* **EXERCISE OBJECTIVE**: Transcribe every line of the data below character for character, keeping each line break where it occurs.

Dataset entries
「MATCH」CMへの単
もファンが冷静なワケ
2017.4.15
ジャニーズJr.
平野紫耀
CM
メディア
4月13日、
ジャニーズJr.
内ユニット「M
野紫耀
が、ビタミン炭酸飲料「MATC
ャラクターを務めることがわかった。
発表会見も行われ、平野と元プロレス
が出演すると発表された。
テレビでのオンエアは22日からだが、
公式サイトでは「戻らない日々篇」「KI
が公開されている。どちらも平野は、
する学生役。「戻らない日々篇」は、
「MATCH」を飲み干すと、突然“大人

* **SOLVED EXERCISE**:
「MATCH」CMへの単
もファンが冷静なワケ
2017.4.15
ジャニーズJr.
平野紫耀
CM
メディア
4月13日、
ジャニーズJr.
内ユニット「M
野紫耀
が、ビタミン炭酸飲料「MATC
ャラクターを務めることがわかった。
発表会見も行われ、平野と元プロレス
が出演すると発表された。
テレビでのオンエアは22日からだが、
公式サイトでは「戻らない日々篇」「KI
が公開されている。どちらも平野は、
する学生役。「戻らない日々篇」は、
「MATCH」を飲み干すと、突然“大人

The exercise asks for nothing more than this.